Provided data:
———

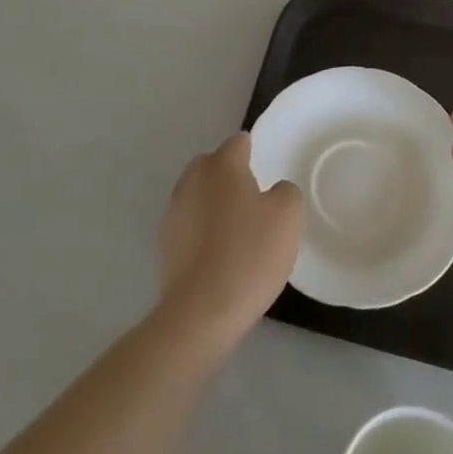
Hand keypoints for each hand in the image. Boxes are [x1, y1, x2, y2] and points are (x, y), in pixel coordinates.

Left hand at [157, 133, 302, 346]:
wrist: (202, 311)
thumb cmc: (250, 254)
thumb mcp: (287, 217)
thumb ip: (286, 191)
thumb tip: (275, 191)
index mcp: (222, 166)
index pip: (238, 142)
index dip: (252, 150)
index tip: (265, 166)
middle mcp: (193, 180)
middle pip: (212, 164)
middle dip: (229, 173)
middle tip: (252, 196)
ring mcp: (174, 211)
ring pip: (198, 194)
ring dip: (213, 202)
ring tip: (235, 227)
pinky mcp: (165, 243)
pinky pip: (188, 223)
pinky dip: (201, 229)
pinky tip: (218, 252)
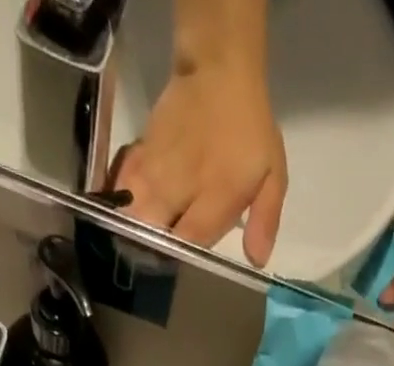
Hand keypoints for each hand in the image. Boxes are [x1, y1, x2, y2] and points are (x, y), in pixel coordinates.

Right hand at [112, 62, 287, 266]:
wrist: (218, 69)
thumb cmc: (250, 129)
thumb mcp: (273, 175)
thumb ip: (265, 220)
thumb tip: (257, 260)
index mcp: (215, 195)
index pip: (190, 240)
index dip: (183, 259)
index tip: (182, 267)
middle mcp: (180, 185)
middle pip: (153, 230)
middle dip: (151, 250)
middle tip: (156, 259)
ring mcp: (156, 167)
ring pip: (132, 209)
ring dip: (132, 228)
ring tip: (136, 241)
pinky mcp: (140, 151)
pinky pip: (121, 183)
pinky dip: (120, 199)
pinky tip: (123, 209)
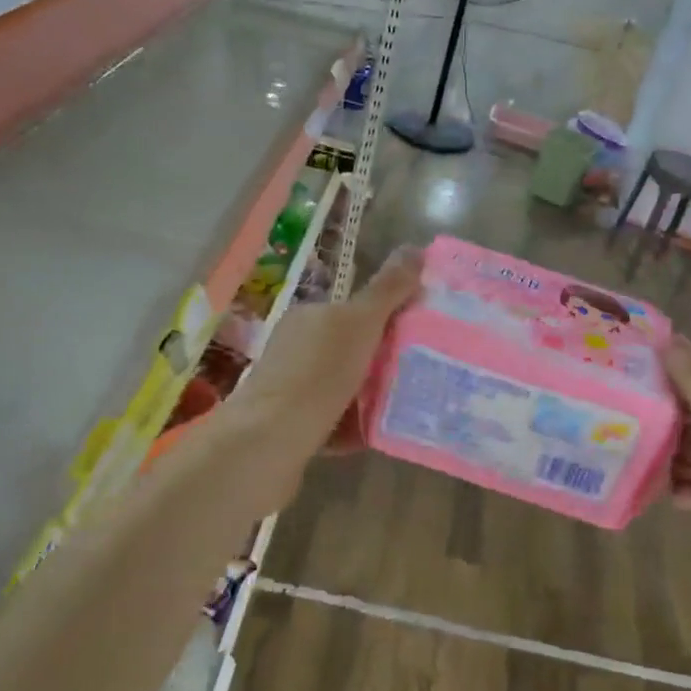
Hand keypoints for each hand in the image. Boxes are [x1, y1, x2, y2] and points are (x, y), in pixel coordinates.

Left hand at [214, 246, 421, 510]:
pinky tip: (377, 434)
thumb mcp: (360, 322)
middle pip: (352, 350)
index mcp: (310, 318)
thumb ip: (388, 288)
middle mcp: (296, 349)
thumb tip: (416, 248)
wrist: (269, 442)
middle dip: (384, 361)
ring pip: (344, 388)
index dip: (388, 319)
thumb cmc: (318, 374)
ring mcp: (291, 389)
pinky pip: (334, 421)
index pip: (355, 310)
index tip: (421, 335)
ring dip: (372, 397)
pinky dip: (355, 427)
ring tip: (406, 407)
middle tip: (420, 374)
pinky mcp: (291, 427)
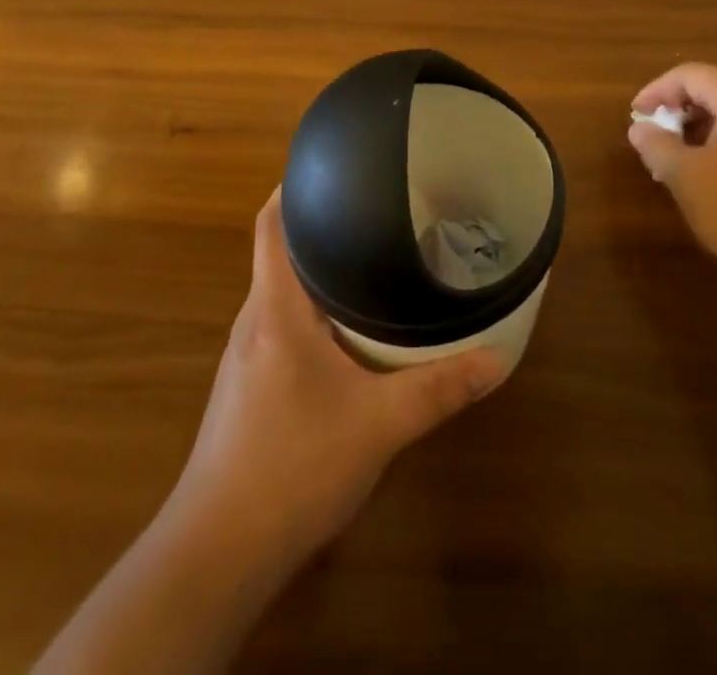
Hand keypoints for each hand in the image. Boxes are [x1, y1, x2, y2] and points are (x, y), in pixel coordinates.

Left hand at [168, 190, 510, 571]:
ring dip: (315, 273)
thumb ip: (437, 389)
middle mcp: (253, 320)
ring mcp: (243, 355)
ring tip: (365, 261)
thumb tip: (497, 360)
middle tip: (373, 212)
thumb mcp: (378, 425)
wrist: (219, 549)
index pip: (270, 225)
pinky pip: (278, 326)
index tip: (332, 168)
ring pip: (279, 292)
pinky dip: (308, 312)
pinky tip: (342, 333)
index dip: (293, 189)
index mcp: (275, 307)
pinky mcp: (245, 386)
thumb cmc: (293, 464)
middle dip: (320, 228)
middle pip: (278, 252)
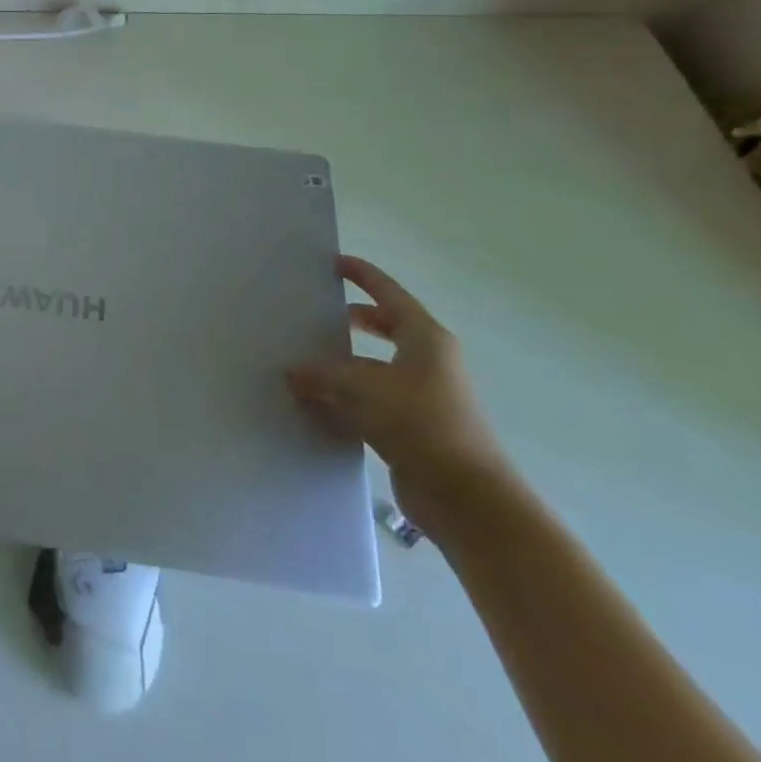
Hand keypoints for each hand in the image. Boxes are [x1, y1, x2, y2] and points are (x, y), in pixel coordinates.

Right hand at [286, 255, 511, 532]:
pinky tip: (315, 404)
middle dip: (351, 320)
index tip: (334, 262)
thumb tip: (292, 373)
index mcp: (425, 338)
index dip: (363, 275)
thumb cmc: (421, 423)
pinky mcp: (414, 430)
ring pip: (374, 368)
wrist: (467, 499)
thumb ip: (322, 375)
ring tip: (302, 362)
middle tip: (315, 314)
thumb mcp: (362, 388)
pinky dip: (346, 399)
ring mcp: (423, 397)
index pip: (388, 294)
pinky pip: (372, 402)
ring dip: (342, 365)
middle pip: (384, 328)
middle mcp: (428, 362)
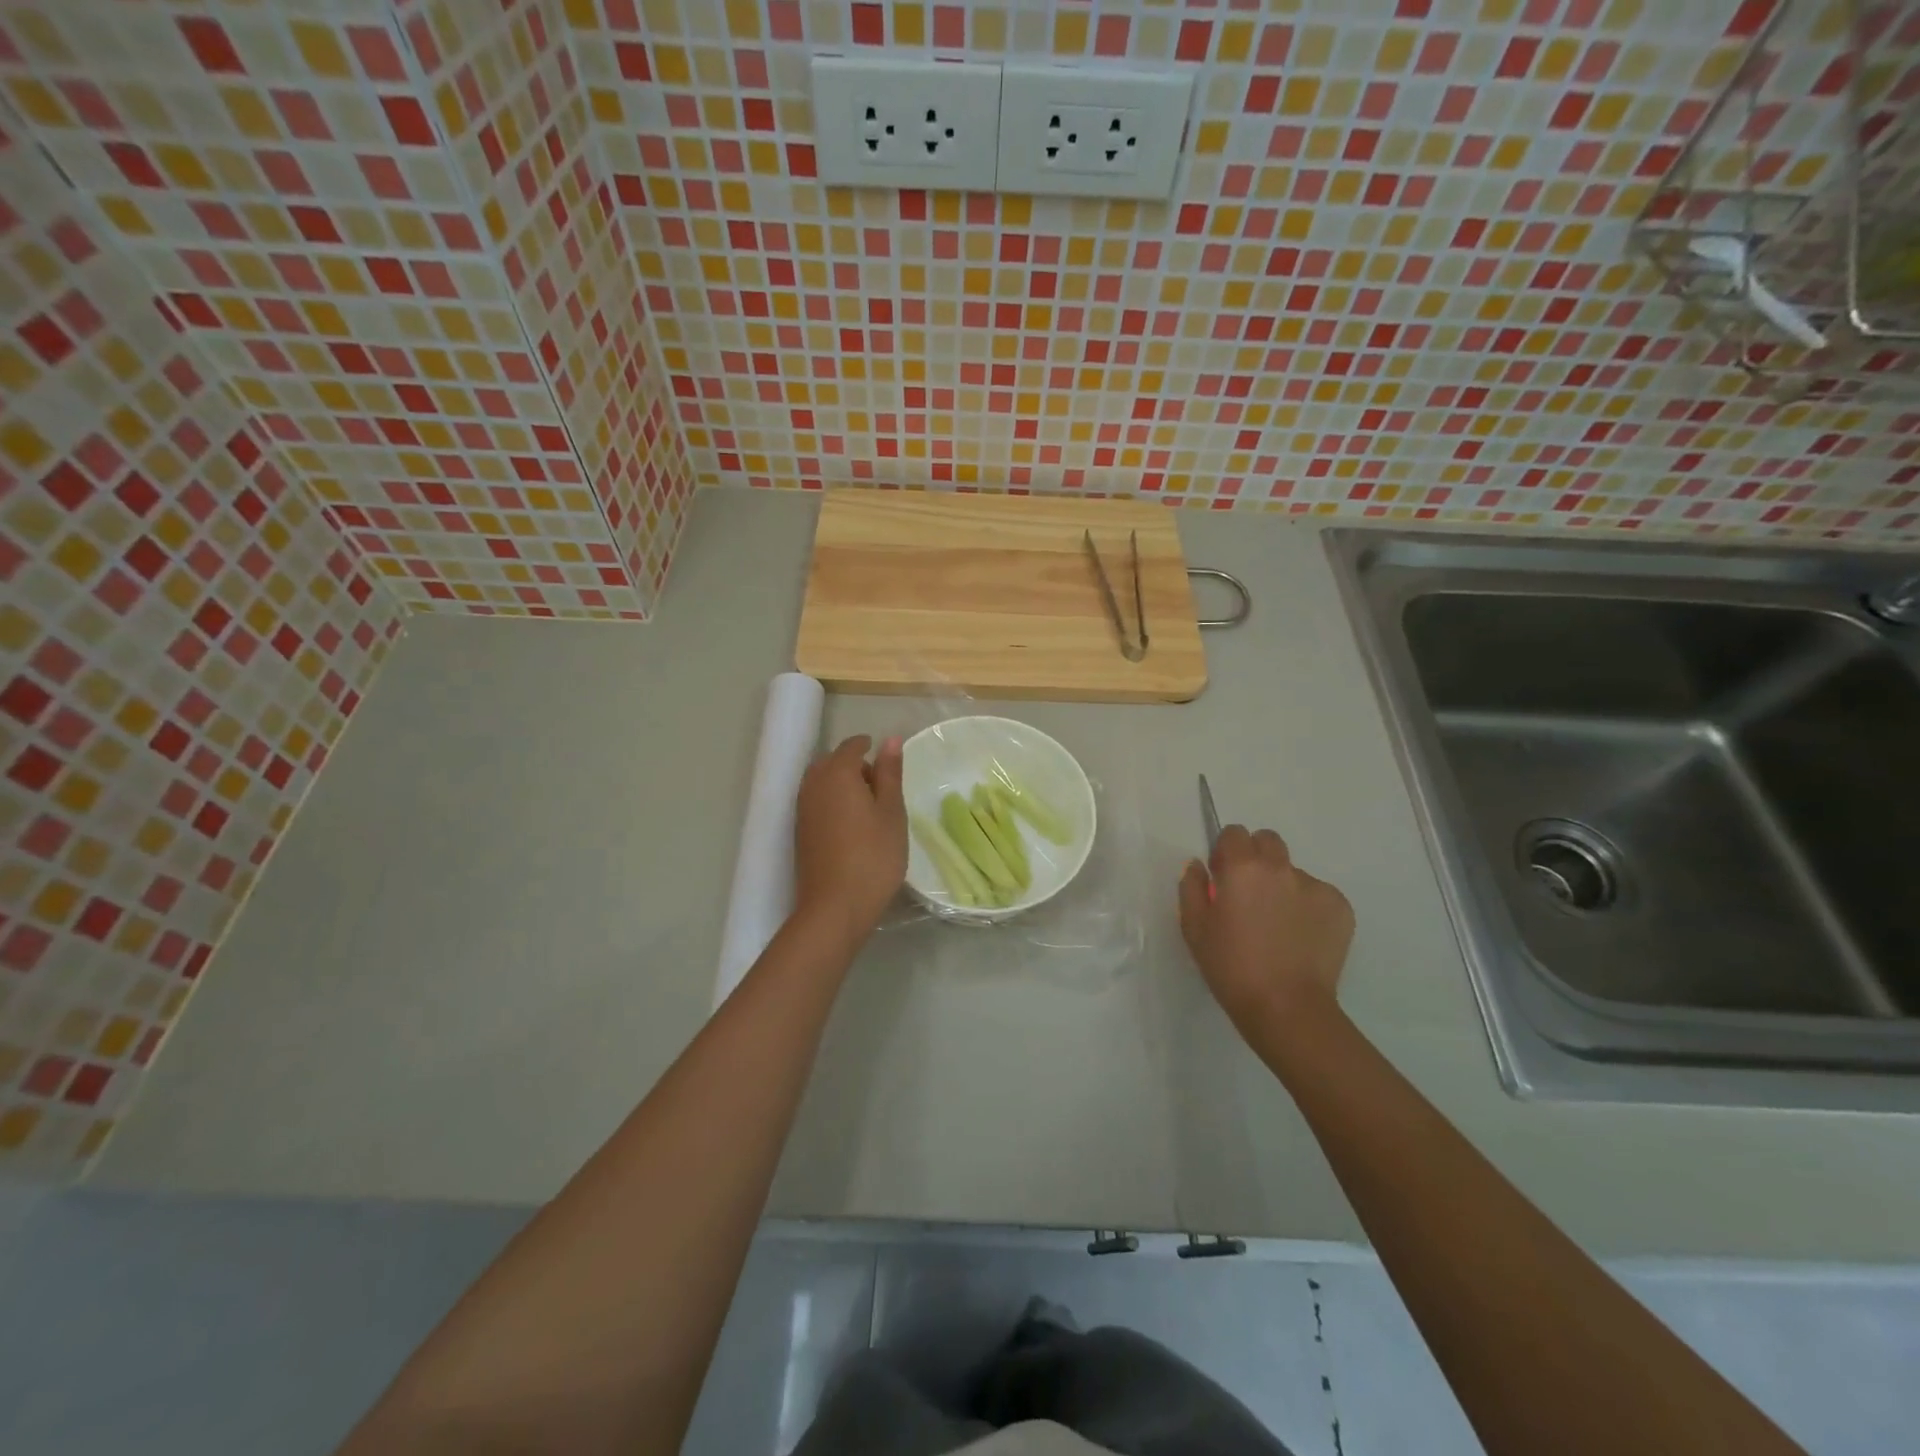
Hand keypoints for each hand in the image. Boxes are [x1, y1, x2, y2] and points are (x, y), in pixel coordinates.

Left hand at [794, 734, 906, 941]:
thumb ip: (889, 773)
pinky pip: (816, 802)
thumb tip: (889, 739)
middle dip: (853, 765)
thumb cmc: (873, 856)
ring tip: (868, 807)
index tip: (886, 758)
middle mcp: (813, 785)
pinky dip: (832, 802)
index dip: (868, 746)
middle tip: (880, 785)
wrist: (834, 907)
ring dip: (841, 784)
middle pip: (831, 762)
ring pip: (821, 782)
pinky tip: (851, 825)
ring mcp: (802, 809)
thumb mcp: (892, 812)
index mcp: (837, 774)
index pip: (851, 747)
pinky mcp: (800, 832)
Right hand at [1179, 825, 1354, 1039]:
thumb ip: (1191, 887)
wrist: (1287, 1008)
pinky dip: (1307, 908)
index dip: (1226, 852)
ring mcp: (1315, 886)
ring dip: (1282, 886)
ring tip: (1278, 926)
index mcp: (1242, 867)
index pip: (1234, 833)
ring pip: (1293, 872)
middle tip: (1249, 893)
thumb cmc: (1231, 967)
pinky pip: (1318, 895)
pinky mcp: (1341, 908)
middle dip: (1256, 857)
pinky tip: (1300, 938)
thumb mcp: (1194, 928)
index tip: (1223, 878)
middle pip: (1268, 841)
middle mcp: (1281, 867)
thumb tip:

———

Task objective: Whenever a line of the data above includes the word "Right", copy that line.

Output for this exercise:
Right hand at [112, 62, 287, 266]:
Right hand at [286, 255, 511, 532]:
Right hand at [1179, 825, 1354, 1039]:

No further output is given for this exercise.